**Task details**
When you reach the entries below, transcribe each one exactly as it stands.

**Material to process**
= = = = = = =

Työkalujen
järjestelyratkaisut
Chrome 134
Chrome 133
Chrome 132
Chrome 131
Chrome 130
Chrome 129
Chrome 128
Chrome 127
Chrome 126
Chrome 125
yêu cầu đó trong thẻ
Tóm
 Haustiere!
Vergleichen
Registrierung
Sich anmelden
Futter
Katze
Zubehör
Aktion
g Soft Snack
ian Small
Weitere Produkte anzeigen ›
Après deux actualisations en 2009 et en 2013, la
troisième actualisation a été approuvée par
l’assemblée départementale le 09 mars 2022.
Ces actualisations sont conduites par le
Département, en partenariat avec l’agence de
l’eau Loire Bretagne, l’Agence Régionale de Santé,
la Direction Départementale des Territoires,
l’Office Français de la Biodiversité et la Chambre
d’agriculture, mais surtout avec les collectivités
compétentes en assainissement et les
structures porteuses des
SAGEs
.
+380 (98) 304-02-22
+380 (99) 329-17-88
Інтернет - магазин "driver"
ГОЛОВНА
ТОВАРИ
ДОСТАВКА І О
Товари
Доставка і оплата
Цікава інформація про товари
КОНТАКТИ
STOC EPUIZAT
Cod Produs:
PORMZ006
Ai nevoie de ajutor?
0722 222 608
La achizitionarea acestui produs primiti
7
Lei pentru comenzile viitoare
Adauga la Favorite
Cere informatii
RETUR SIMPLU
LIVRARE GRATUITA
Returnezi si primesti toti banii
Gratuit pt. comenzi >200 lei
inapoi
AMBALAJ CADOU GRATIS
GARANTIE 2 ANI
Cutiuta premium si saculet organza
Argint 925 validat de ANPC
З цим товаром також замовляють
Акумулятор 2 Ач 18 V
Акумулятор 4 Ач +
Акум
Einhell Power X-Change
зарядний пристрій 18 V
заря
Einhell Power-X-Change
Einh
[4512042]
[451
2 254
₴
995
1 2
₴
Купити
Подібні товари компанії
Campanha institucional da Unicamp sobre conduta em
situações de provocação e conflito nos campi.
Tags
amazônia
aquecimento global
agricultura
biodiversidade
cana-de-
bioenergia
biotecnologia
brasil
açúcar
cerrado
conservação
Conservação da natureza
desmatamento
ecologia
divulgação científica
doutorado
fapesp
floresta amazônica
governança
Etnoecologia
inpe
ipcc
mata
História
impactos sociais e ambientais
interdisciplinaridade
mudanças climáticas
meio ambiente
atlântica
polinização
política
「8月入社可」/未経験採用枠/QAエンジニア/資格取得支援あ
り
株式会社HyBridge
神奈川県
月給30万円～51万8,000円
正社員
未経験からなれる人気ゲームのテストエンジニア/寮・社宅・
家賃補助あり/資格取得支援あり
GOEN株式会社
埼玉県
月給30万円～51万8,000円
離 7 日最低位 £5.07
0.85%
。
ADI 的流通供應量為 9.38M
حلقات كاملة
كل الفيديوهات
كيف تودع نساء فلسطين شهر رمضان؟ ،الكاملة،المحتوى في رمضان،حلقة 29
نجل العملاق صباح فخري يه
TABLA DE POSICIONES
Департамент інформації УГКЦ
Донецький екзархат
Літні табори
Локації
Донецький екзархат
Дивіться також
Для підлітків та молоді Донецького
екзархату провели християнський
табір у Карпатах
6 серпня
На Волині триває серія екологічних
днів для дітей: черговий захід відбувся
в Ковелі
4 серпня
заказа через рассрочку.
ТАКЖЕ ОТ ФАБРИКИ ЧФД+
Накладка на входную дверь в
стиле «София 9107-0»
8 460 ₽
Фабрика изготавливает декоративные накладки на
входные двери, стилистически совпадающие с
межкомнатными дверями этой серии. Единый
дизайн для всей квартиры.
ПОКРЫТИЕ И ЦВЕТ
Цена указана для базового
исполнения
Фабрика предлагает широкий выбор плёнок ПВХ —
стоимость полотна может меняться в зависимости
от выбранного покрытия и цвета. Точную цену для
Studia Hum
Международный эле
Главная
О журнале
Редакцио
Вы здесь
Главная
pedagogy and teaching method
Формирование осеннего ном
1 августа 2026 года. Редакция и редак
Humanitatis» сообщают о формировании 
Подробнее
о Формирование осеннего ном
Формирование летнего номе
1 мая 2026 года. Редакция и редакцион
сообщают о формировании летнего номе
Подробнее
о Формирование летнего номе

= = = = = = =

**Exercise result**
Työkalujen
järjestelyratkaisut
Chrome 134
Chrome 133
Chrome 132
Chrome 131
Chrome 130
Chrome 129
Chrome 128
Chrome 127
Chrome 126
Chrome 125
yêu cầu đó trong thẻ
Tóm
 Haustiere!
Vergleichen
Registrierung
Sich anmelden
Futter
Katze
Zubehör
Aktion
g Soft Snack
ian Small
Weitere Produkte anzeigen ›
Après deux actualisations en 2009 et en 2013, la
troisième actualisation a été approuvée par
l’assemblée départementale le 09 mars 2022.
Ces actualisations sont conduites par le
Département, en partenariat avec l’agence de
l’eau Loire Bretagne, l’Agence Régionale de Santé,
la Direction Départementale des Territoires,
l’Office Français de la Biodiversité et la Chambre
d’agriculture, mais surtout avec les collectivités
compétentes en assainissement et les
structures porteuses des
SAGEs
.
+380 (98) 304-02-22
+380 (99) 329-17-88
Інтернет - магазин "driver"
ГОЛОВНА
ТОВАРИ
ДОСТАВКА І О
Товари
Доставка і оплата
Цікава інформація про товари
КОНТАКТИ
STOC EPUIZAT
Cod Produs:
PORMZ006
Ai nevoie de ajutor?
0722 222 608
La achizitionarea acestui produs primiti
7
Lei pentru comenzile viitoare
Adauga la Favorite
Cere informatii
RETUR SIMPLU
LIVRARE GRATUITA
Returnezi si primesti toti banii
Gratuit pt. comenzi >200 lei
inapoi
AMBALAJ CADOU GRATIS
GARANTIE 2 ANI
Cutiuta premium si saculet organza
Argint 925 validat de ANPC
З цим товаром також замовляють
Акумулятор 2 Ач 18 V
Акумулятор 4 Ач +
Акум
Einhell Power X-Change
зарядний пристрій 18 V
заря
Einhell Power-X-Change
Einh
[4512042]
[451
2 254
₴
995
1 2
₴
Купити
Подібні товари компанії
Campanha institucional da Unicamp sobre conduta em
situações de provocação e conflito nos campi.
Tags
amazônia
aquecimento global
agricultura
biodiversidade
cana-de-
bioenergia
biotecnologia
brasil
açúcar
cerrado
conservação
Conservação da natureza
desmatamento
ecologia
divulgação científica
doutorado
fapesp
floresta amazônica
governança
Etnoecologia
inpe
ipcc
mata
História
impactos sociais e ambientais
interdisciplinaridade
mudanças climáticas
meio ambiente
atlântica
polinização
política
「8月入社可」/未経験採用枠/QAエンジニア/資格取得支援あ
り
株式会社HyBridge
神奈川県
月給30万円～51万8,000円
正社員
未経験からなれる人気ゲームのテストエンジニア/寮・社宅・
家賃補助あり/資格取得支援あり
GOEN株式会社
埼玉県
月給30万円～51万8,000円
離 7 日最低位 £5.07
0.85%
。
ADI 的流通供應量為 9.38M
حلقات كاملة
كل الفيديوهات
كيف تودع نساء فلسطين شهر رمضان؟ ،الكاملة،المحتوى في رمضان،حلقة 29
نجل العملاق صباح فخري يه
TABLA DE POSICIONES
Департамент інформації УГКЦ
Донецький екзархат
Літні табори
Локації
Донецький екзархат
Дивіться також
Для підлітків та молоді Донецького
екзархату провели християнський
табір у Карпатах
6 серпня
На Волині триває серія екологічних
днів для дітей: черговий захід відбувся
в Ковелі
4 серпня
заказа через рассрочку.
ТАКЖЕ ОТ ФАБРИКИ ЧФД+
Накладка на входную дверь в
стиле «София 9107-0»
8 460 ₽
Фабрика изготавливает декоративные накладки на
входные двери, стилистически совпадающие с
межкомнатными дверями этой серии. Единый
дизайн для всей квартиры.
ПОКРЫТИЕ И ЦВЕТ
Цена указана для базового
исполнения
Фабрика предлагает широкий выбор плёнок ПВХ —
стоимость полотна может меняться в зависимости
от выбранного покрытия и цвета. Точную цену для
Studia Hum
Международный эле
Главная
О журнале
Редакцио
Вы здесь
Главная
pedagogy and teaching method
Формирование осеннего ном
1 августа 2026 года. Редакция и редак
Humanitatis» сообщают о формировании 
Подробнее
о Формирование осеннего ном
Формирование летнего номе
1 мая 2026 года. Редакция и редакцион
сообщают о формировании летнего номе
Подробнее
о Формирование летнего номе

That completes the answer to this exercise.